Антону все хотелось узнать, что делал и говорил дед в последние дни.
— Что делал? — тетя Таня подумала. — Лежал у себя в боковушке. Только раз, за неделю до смерти, захотел в сад. Мы с Лентей вынесли его на кресле. Он посадил тут каждое дерево. Березку свою любимую тихонько погладил.
— Про тебя говорил, — сказала Тамара. — Что когда в позапрошлом году он написал всем внукам письма с просьбой прислать по пятьдесят рублей, прислал ты один.
Вспоминать было мучительно стыдно: посылая деньги, он думал — другим они нужнее, зачем они деду в его возрасте?
В эти дни у бабки был последний в ее жизни проблеск сознания, как будто кто-то хотел дать ей попрощаться с тем, с кем она прожила семьдесят лет. За два дня до кончины он ее позвал и просил у нее прощения.

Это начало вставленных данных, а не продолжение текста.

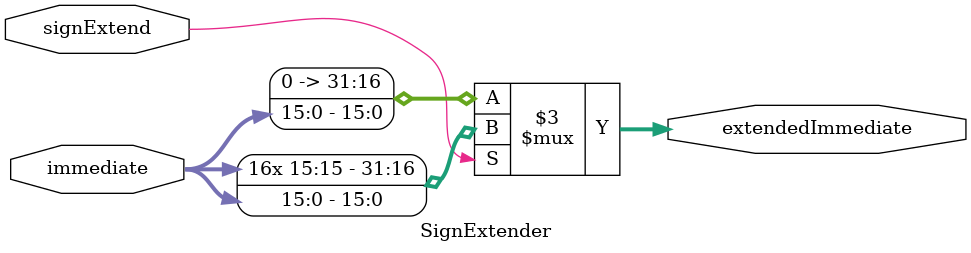
<source format=v>

module SignExtender(immediate, signExtend, extendedImmediate);
input [15:0] immediate;
input signExtend;
output reg [31:0] extendedImmediate;

always @(*)
	begin 
	
	if(signExtend)
		extendedImmediate = {{16{immediate[15]}}, immediate};
	else
		extendedImmediate = {16'b0,immediate};
		
	end
endmodule






</source>
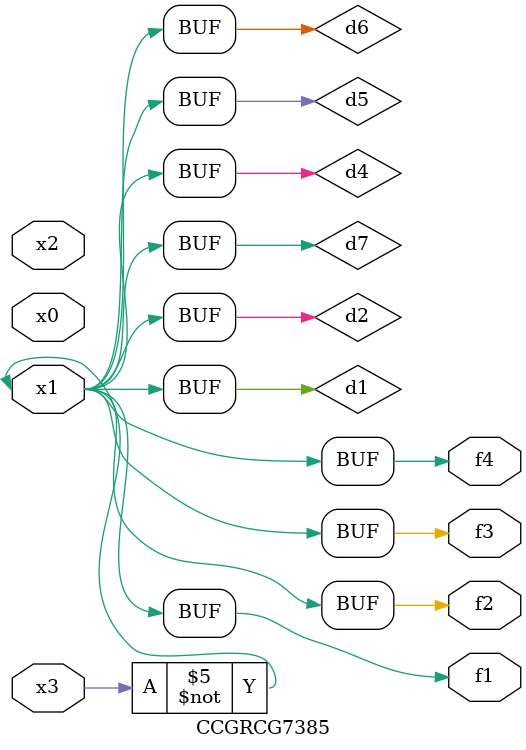
<source format=v>
module CCGRCG7385(
	input x0, x1, x2, x3,
	output f1, f2, f3, f4
);

	wire d1, d2, d3, d4, d5, d6, d7;

	not (d1, x3);
	buf (d2, x1);
	xnor (d3, d1, d2);
	nor (d4, d1);
	buf (d5, d1, d2);
	buf (d6, d4, d5);
	nand (d7, d4);
	assign f1 = d6;
	assign f2 = d7;
	assign f3 = d6;
	assign f4 = d6;
endmodule

</source>
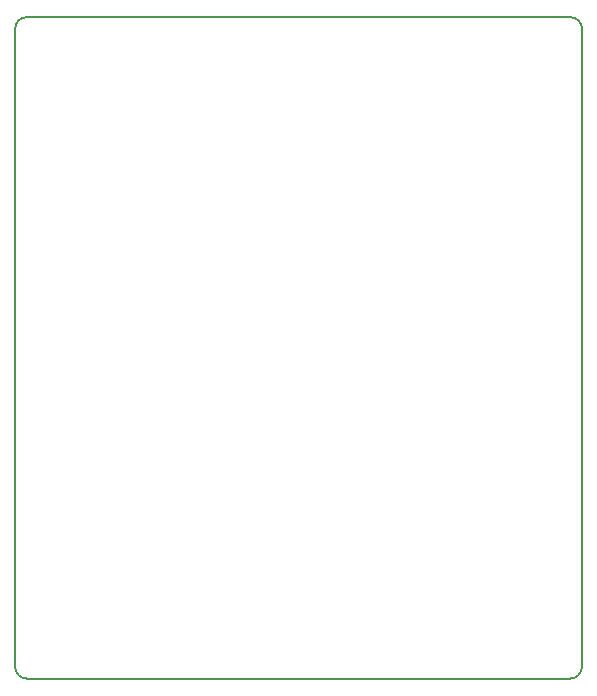
<source format=gm1>
G04 #@! TF.FileFunction,Profile,NP*
%FSLAX46Y46*%
G04 Gerber Fmt 4.6, Leading zero omitted, Abs format (unit mm)*
G04 Created by KiCad (PCBNEW (2016-11-21 revision f7cc0a9)-makepkg) date 06/05/17 10:20:10*
%MOMM*%
%LPD*%
G01*
G04 APERTURE LIST*
%ADD10C,0.100000*%
%ADD11C,0.150000*%
G04 APERTURE END LIST*
D10*
D11*
X148000000Y-51000000D02*
G75*
G03X147000000Y-50000000I-1000000J0D01*
G01*
X148000000Y-105000000D02*
G75*
G02X147000000Y-106000000I-1000000J0D01*
G01*
X101000000Y-106000000D02*
G75*
G02X100000000Y-105000000I0J1000000D01*
G01*
X100000000Y-51000000D02*
G75*
G02X101000000Y-50000000I1000000J0D01*
G01*
X147000000Y-50000000D02*
X101000000Y-50000000D01*
X148000000Y-105000000D02*
X148000000Y-51000000D01*
X101000000Y-106000000D02*
X147000000Y-106000000D01*
X100000000Y-51000000D02*
X100000000Y-105000000D01*
M02*

</source>
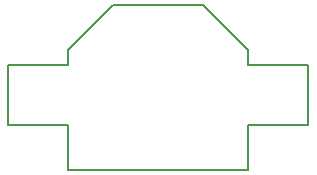
<source format=gbo>
%FSLAX46Y46*%
G04 Gerber Fmt 4.6, Leading zero omitted, Abs format (unit mm)*
G04 Created by KiCad (PCBNEW (2014-09-22 BZR 5144)-product) date Fri 26 Dec 2014 12:55:59 AM CET*
%MOMM*%
G01*
G04 APERTURE LIST*
%ADD10C,0.100000*%
%ADD11C,0.150000*%
G04 APERTURE END LIST*
D10*
D11*
X143256000Y-88138000D02*
X143256000Y-84328000D01*
X143256000Y-84328000D02*
X138176000Y-84328000D01*
X138176000Y-84328000D02*
X138176000Y-79248000D01*
X138176000Y-79248000D02*
X143256000Y-79248000D01*
X143256000Y-79248000D02*
X143256000Y-77978000D01*
X143256000Y-77978000D02*
X147066000Y-74168000D01*
X147066000Y-74168000D02*
X154686000Y-74168000D01*
X154686000Y-74168000D02*
X158496000Y-77978000D01*
X158496000Y-77978000D02*
X158496000Y-79248000D01*
X158496000Y-79248000D02*
X163576000Y-79248000D01*
X163576000Y-79248000D02*
X163576000Y-84328000D01*
X163576000Y-84328000D02*
X158496000Y-84328000D01*
X158496000Y-84328000D02*
X158496000Y-88138000D01*
X158496000Y-88138000D02*
X143256000Y-88138000D01*
M02*

</source>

— За что? — рыдала баба. — За что я должна простить тебя?
— Я обещал тебе счастье, покой, довольство, а дал бедность, беспокойство и изнурительный труд. Я думал, что могу предложить тебе хорошую жизнь, потому что был молод, потому что многое умел, потому что был силен.
— В этом месте, — вмешалась в рассказ Тамара, — он выпростал из-под одеяла руку и согнул в локте.
И живо представил Антон, как покатился под засученный рукав круглый шар, и впервые заплакал.
— Но ты же не виноват, — говорила сквозь слезы баба, — что они отобрали у нас все.
— Они отобрали сад, дом, отца, братьев. Бога они отнять не смогли, ибо царство Божие внутри нас. Но они отняли Россию. И в мои последние дни нет у меня к ним христианского чувства. Неизбывный грех. Не могу в душе моей найти им прощения. Грех мой великий.
В предсмертные часы молчал, хотя был в уме и памяти. Дочери упрашивали: «Скажи что-нибудь». Но он лишь тихо улыбался. «Сказал только что-то про немоту перед кончиною. Это стихи, Антоша?»
Это было их любимое с дедом издавна стихотворение Некрасова. Антону больше всего нравилось: «На избушку эту бревнышки Он один таскал сосновые», казалось, что это про деда — он сам видел, как тот нес на плече пятивершковое бревно.
«Немота перед кончиною подобает христианину».
1987, 1997–2000
Примечания
1
Прекрасная мельничиха (нем.).
2
Шлюха (нем.).
3
Спи, глазок, спи, другой (нем.).
4
Сквозь грозы сияло // Нам солнце свободы (нем.).